Morning Thanks

Garrison Keillor once said we'd all be better off if we all started the day by giving thanks for just one thing. I'll try.

Sunday, August 18, 2024

Sunday Morning Meds--from Psalm 4

 

“Know that the Lord has set apart the godly for himself;

 the Lord will hear me when I call.”

 Not so long ago I said a few words after the wedding of a friend.  I thought I’d color the reception with some Midwestern silliness since our friend’s roots grow deeply into Iowa soil, and he was marrying—gasp!—a bona fide Southern Cal native, deserting the Plains for LA, a move which, if it didn’t happen so darn often, would be unthinkable.

 Like me, the groom’s ethno-religious pedigree is Dutch Calvinist, so I made mention of that fact and then lamented his leaving the holy land for the hellish hedonism of Southern California, the only corner of the country that gets its direction upper-cased.

 The woman who followed me among the speakers at the reception took off on the word “Calvinist” and delivered what some considered a tongue-lashing. The gist of her diatribe had to do with the Calvinist doctrine of predestination, a belief that, in her estimation, turns all of us, ipso facto, into theological Nazis, I guess.
----------------------------------------
• Assigned task
Quote the Psalm 4 meditation word for word, starting at "Sunday Morning Meds--from" and ending at "would be unthinkable.".

• Given information
----------------------------------------
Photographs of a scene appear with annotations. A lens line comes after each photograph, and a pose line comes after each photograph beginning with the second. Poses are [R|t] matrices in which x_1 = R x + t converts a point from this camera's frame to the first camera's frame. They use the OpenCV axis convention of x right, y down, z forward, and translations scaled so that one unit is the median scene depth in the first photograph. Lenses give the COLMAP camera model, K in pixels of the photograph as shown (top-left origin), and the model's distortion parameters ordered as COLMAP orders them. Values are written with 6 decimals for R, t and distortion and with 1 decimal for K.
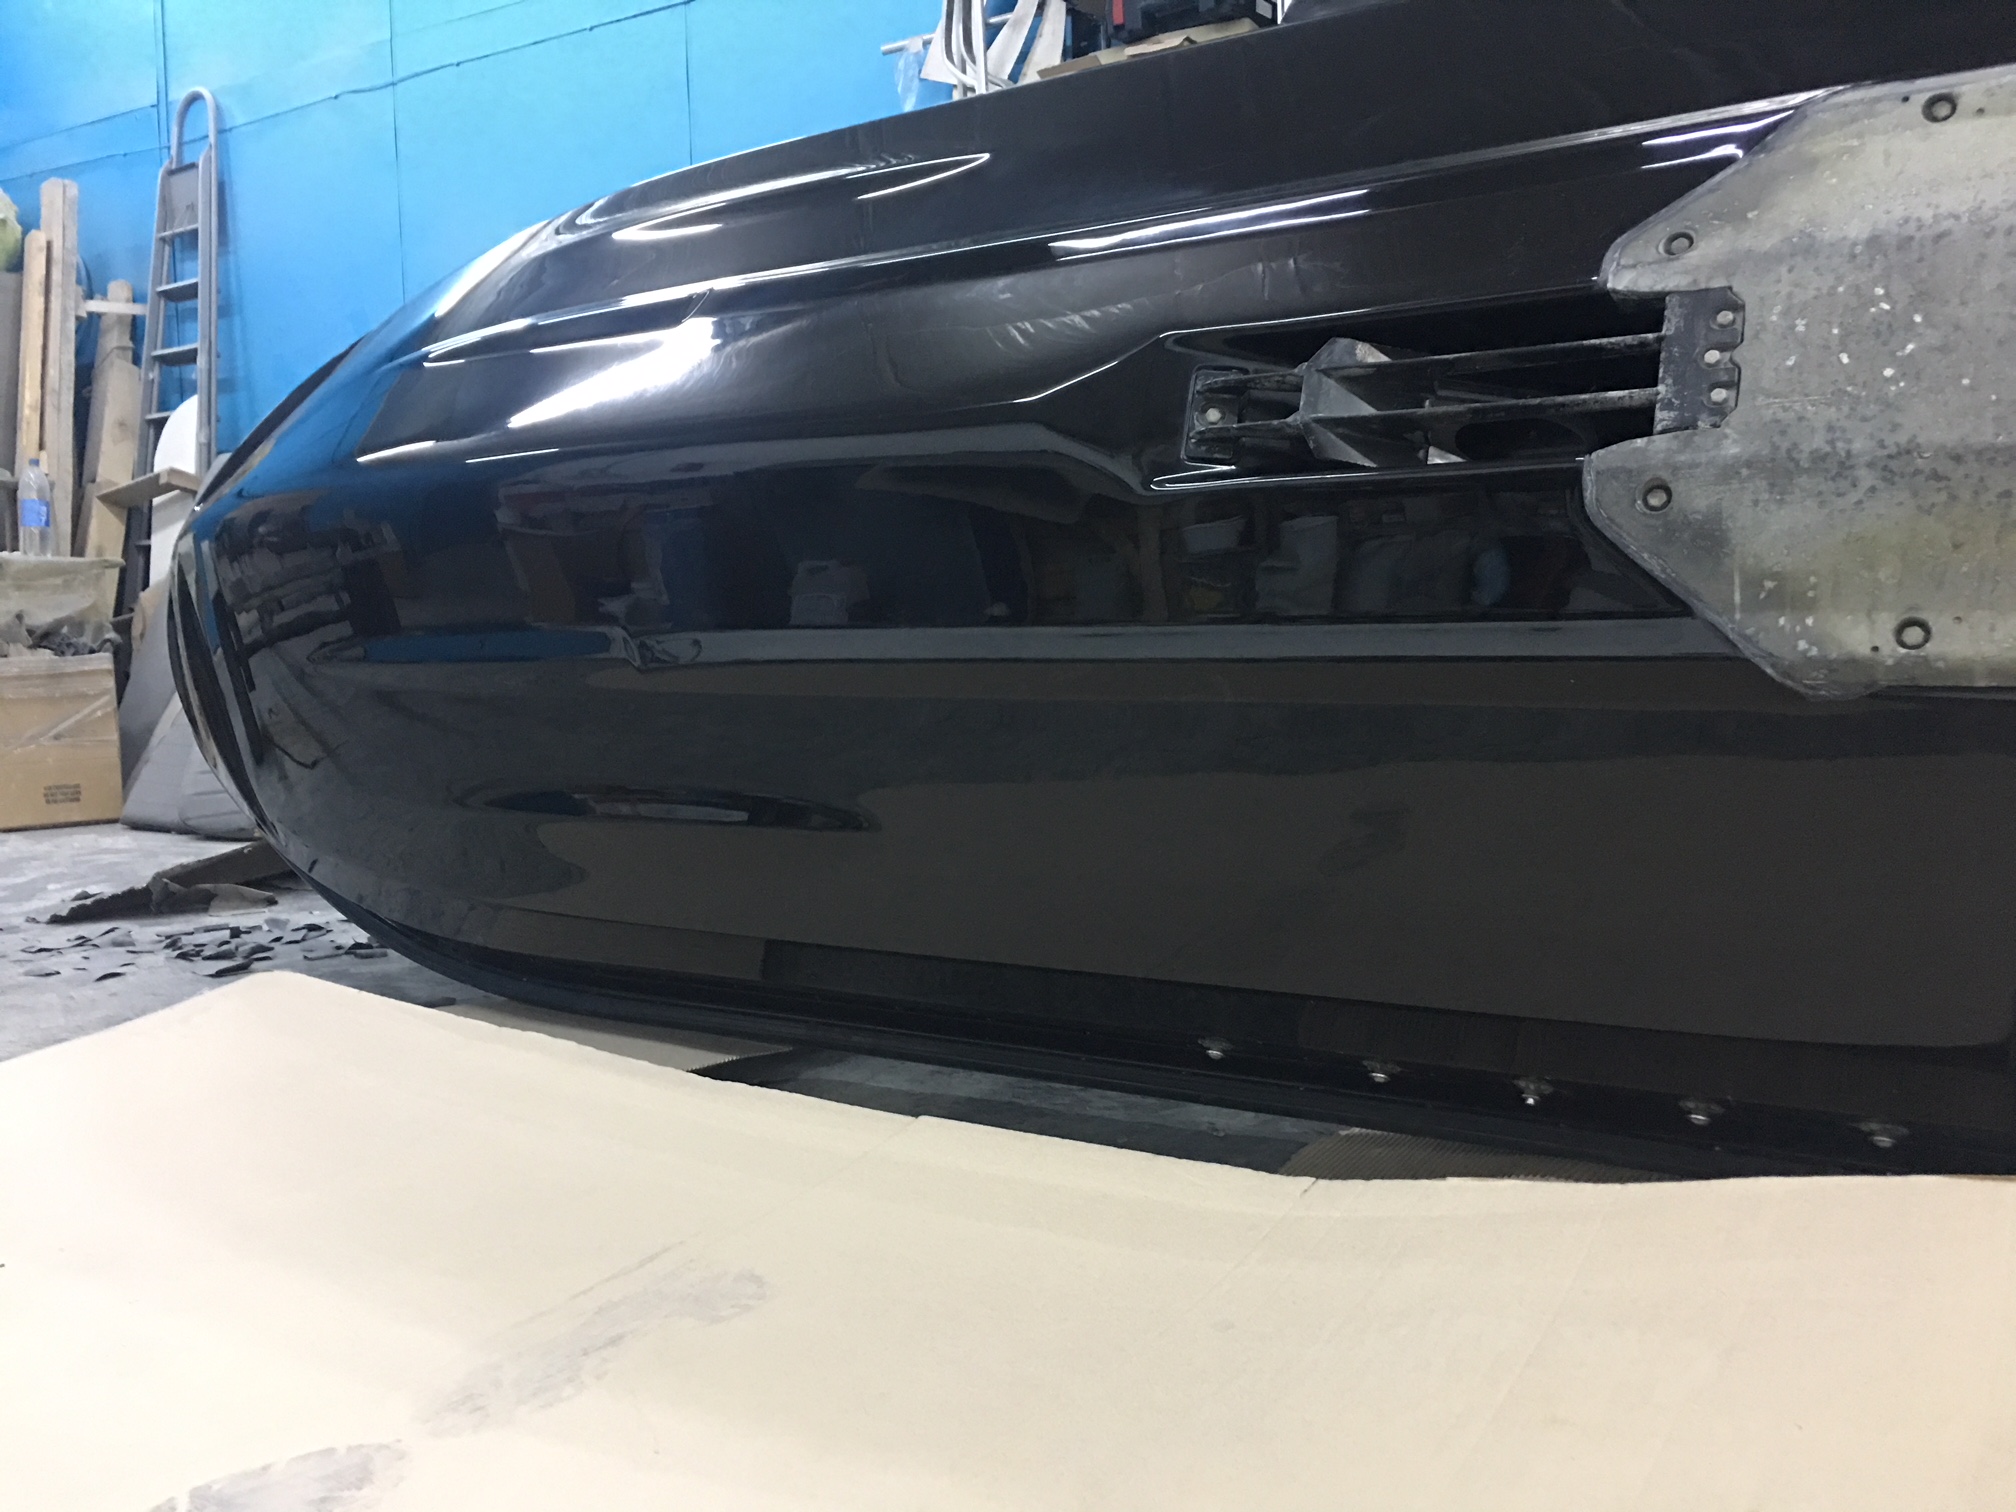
lens RADIAL K [[1710.3, 0, 991.9], [0, 1710.3, 775.0], [0, 0, 1]] dist [0.042557, -0.070402]
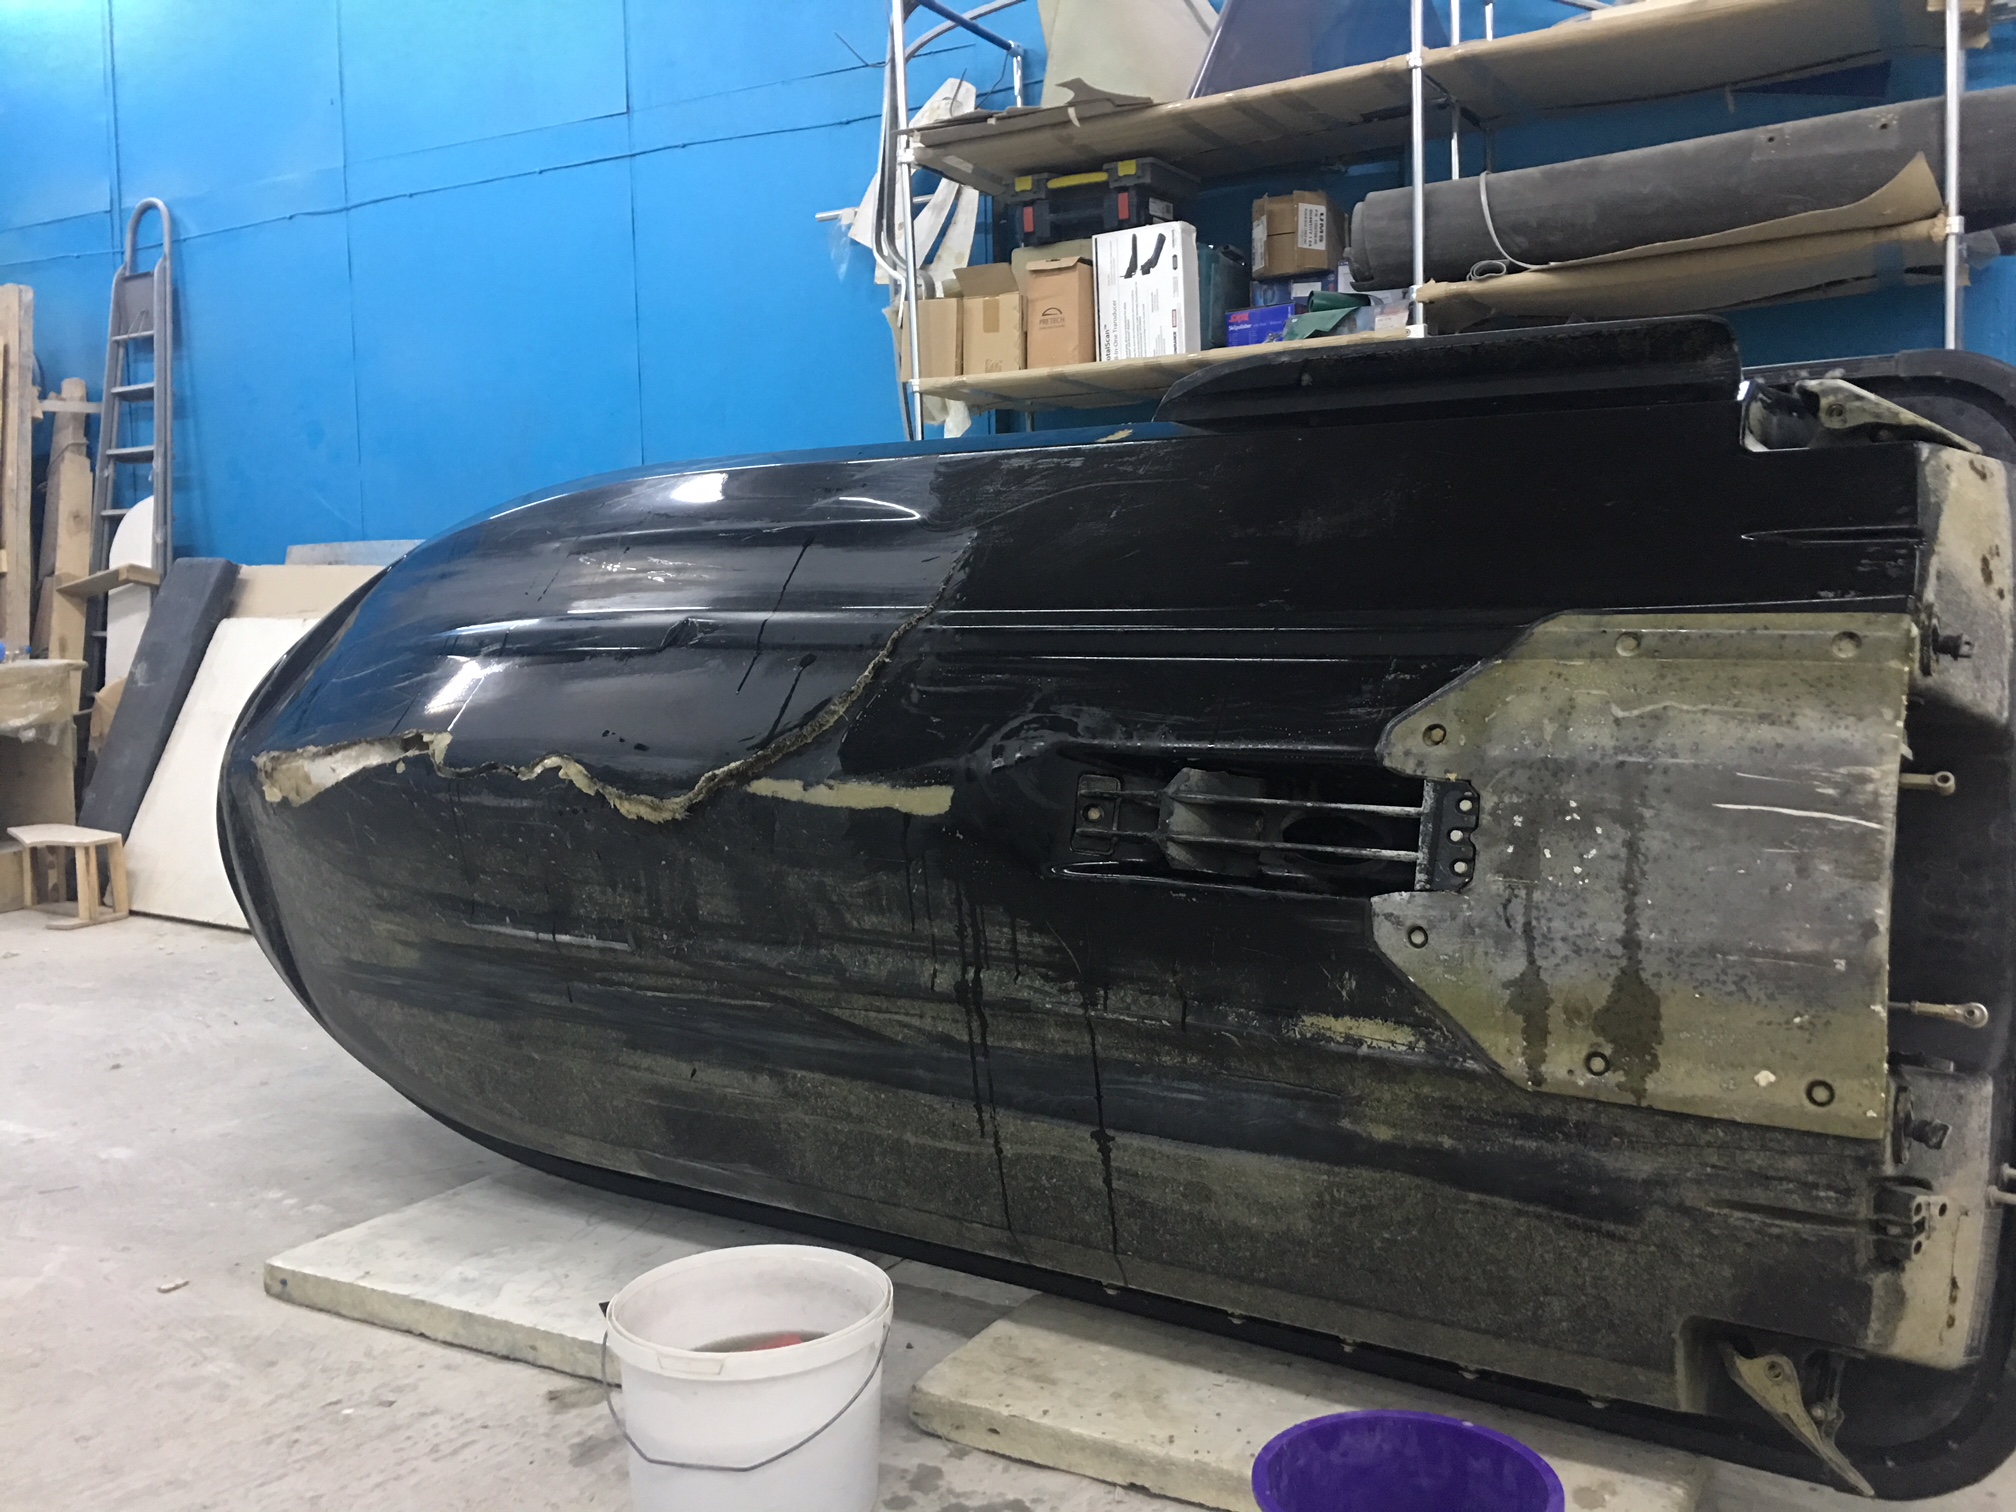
lens RADIAL K [[1710.3, 0, 1020.5], [0, 1710.3, 736.3], [0, 0, 1]] dist [0.042557, -0.070402]
pose [[0.998358, -0.002689, 0.057214, 0.002434], [0.002418, 0.999986, 0.004801, -0.078271], [-0.057226, -0.004655, 0.998350, -0.070381]]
----------------------------------------
• Result
Sunday Morning Meds--from Psalm 4

 

“Know that the Lord has set apart the godly for himself;

 the Lord will hear me when I call.”

 Not so long ago I said a few words after the wedding of a friend.  I thought I’d color the reception with some Midwestern silliness since our friend’s roots grow deeply into Iowa soil, and he was marrying—gasp!—a bona fide Southern Cal native, deserting the Plains for LA, a move which, if it didn’t happen so darn often, would be unthinkable.